_Exercise goal_: Could you give these rows again with "common name" changed to "vernacular name" everywhere it occurs and nothing else altered?
**** Data to use
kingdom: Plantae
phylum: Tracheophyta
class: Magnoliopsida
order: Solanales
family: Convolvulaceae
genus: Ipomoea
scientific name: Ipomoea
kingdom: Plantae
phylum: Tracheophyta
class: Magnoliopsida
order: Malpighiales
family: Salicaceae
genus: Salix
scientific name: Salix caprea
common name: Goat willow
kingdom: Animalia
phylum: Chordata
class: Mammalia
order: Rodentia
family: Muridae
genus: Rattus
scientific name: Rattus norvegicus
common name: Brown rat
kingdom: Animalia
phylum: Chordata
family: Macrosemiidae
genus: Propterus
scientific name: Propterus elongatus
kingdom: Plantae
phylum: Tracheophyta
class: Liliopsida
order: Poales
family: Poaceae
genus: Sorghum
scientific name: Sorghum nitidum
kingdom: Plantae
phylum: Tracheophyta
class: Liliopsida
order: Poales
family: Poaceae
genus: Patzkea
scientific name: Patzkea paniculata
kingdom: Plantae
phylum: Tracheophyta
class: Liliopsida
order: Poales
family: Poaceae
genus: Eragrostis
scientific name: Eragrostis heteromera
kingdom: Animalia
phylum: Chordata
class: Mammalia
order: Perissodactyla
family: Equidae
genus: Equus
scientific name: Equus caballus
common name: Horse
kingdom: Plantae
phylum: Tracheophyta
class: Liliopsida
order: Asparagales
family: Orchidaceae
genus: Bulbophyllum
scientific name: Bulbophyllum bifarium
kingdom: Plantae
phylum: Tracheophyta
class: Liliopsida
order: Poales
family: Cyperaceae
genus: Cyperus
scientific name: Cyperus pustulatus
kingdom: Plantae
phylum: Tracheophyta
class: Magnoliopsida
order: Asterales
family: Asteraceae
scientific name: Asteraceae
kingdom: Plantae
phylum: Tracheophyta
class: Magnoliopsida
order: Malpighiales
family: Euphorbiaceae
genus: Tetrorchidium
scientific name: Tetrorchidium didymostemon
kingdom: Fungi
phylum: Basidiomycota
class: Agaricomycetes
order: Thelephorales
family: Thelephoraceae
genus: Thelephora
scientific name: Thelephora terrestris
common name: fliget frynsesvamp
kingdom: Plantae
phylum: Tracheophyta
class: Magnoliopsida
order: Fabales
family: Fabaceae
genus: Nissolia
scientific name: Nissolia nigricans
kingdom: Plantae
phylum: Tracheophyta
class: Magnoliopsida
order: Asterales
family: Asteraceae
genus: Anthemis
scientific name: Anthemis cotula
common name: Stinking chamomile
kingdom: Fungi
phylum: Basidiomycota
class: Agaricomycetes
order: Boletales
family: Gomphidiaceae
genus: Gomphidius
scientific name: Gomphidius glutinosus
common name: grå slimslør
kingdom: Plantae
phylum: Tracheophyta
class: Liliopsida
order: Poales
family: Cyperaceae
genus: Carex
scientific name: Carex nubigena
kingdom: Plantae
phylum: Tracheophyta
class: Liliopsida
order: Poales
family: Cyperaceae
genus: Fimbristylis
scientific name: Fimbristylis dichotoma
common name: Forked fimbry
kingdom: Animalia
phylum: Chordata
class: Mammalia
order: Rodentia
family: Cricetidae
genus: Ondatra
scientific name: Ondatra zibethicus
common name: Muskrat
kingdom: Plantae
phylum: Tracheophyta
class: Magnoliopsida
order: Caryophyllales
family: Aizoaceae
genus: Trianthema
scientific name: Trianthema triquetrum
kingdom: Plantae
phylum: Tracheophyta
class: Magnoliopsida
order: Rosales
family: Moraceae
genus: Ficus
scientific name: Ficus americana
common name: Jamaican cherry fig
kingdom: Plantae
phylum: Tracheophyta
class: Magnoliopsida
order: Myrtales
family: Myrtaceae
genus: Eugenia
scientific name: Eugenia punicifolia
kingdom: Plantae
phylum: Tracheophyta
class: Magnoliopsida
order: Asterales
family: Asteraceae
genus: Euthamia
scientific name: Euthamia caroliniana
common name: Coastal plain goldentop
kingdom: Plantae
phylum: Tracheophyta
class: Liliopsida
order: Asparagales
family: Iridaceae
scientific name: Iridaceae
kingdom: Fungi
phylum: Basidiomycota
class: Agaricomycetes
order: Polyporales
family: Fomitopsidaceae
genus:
********
_Correct result_:
kingdom: Plantae
phylum: Tracheophyta
class: Magnoliopsida
order: Solanales
family: Convolvulaceae
genus: Ipomoea
scientific name: Ipomoea
kingdom: Plantae
phylum: Tracheophyta
class: Magnoliopsida
order: Malpighiales
family: Salicaceae
genus: Salix
scientific name: Salix caprea
vernacular name: Goat willow
kingdom: Animalia
phylum: Chordata
class: Mammalia
order: Rodentia
family: Muridae
genus: Rattus
scientific name: Rattus norvegicus
vernacular name: Brown rat
kingdom: Animalia
phylum: Chordata
family: Macrosemiidae
genus: Propterus
scientific name: Propterus elongatus
kingdom: Plantae
phylum: Tracheophyta
class: Liliopsida
order: Poales
family: Poaceae
genus: Sorghum
scientific name: Sorghum nitidum
kingdom: Plantae
phylum: Tracheophyta
class: Liliopsida
order: Poales
family: Poaceae
genus: Patzkea
scientific name: Patzkea paniculata
kingdom: Plantae
phylum: Tracheophyta
class: Liliopsida
order: Poales
family: Poaceae
genus: Eragrostis
scientific name: Eragrostis heteromera
kingdom: Animalia
phylum: Chordata
class: Mammalia
order: Perissodactyla
family: Equidae
genus: Equus
scientific name: Equus caballus
vernacular name: Horse
kingdom: Plantae
phylum: Tracheophyta
class: Liliopsida
order: Asparagales
family: Orchidaceae
genus: Bulbophyllum
scientific name: Bulbophyllum bifarium
kingdom: Plantae
phylum: Tracheophyta
class: Liliopsida
order: Poales
family: Cyperaceae
genus: Cyperus
scientific name: Cyperus pustulatus
kingdom: Plantae
phylum: Tracheophyta
class: Magnoliopsida
order: Asterales
family: Asteraceae
scientific name: Asteraceae
kingdom: Plantae
phylum: Tracheophyta
class: Magnoliopsida
order: Malpighiales
family: Euphorbiaceae
genus: Tetrorchidium
scientific name: Tetrorchidium didymostemon
kingdom: Fungi
phylum: Basidiomycota
class: Agaricomycetes
order: Thelephorales
family: Thelephoraceae
genus: Thelephora
scientific name: Thelephora terrestris
vernacular name: fliget frynsesvamp
kingdom: Plantae
phylum: Tracheophyta
class: Magnoliopsida
order: Fabales
family: Fabaceae
genus: Nissolia
scientific name: Nissolia nigricans
kingdom: Plantae
phylum: Tracheophyta
class: Magnoliopsida
order: Asterales
family: Asteraceae
genus: Anthemis
scientific name: Anthemis cotula
vernacular name: Stinking chamomile
kingdom: Fungi
phylum: Basidiomycota
class: Agaricomycetes
order: Boletales
family: Gomphidiaceae
genus: Gomphidius
scientific name: Gomphidius glutinosus
vernacular name: grå slimslør
kingdom: Plantae
phylum: Tracheophyta
class: Liliopsida
order: Poales
family: Cyperaceae
genus: Carex
scientific name: Carex nubigena
kingdom: Plantae
phylum: Tracheophyta
class: Liliopsida
order: Poales
family: Cyperaceae
genus: Fimbristylis
scientific name: Fimbristylis dichotoma
vernacular name: Forked fimbry
kingdom: Animalia
phylum: Chordata
class: Mammalia
order: Rodentia
family: Cricetidae
genus: Ondatra
scientific name: Ondatra zibethicus
vernacular name: Muskrat
kingdom: Plantae
phylum: Tracheophyta
class: Magnoliopsida
order: Caryophyllales
family: Aizoaceae
genus: Trianthema
scientific name: Trianthema triquetrum
kingdom: Plantae
phylum: Tracheophyta
class: Magnoliopsida
order: Rosales
family: Moraceae
genus: Ficus
scientific name: Ficus americana
vernacular name: Jamaican cherry fig
kingdom: Plantae
phylum: Tracheophyta
class: Magnoliopsida
order: Myrtales
family: Myrtaceae
genus: Eugenia
scientific name: Eugenia punicifolia
kingdom: Plantae
phylum: Tracheophyta
class: Magnoliopsida
order: Asterales
family: Asteraceae
genus: Euthamia
scientific name: Euthamia caroliniana
vernacular name: Coastal plain goldentop
kingdom: Plantae
phylum: Tracheophyta
class: Liliopsida
order: Asparagales
family: Iridaceae
scientific name: Iridaceae
kingdom: Fungi
phylum: Basidiomycota
class: Agaricomycetes
order: Polyporales
family: Fomitopsidaceae
genus:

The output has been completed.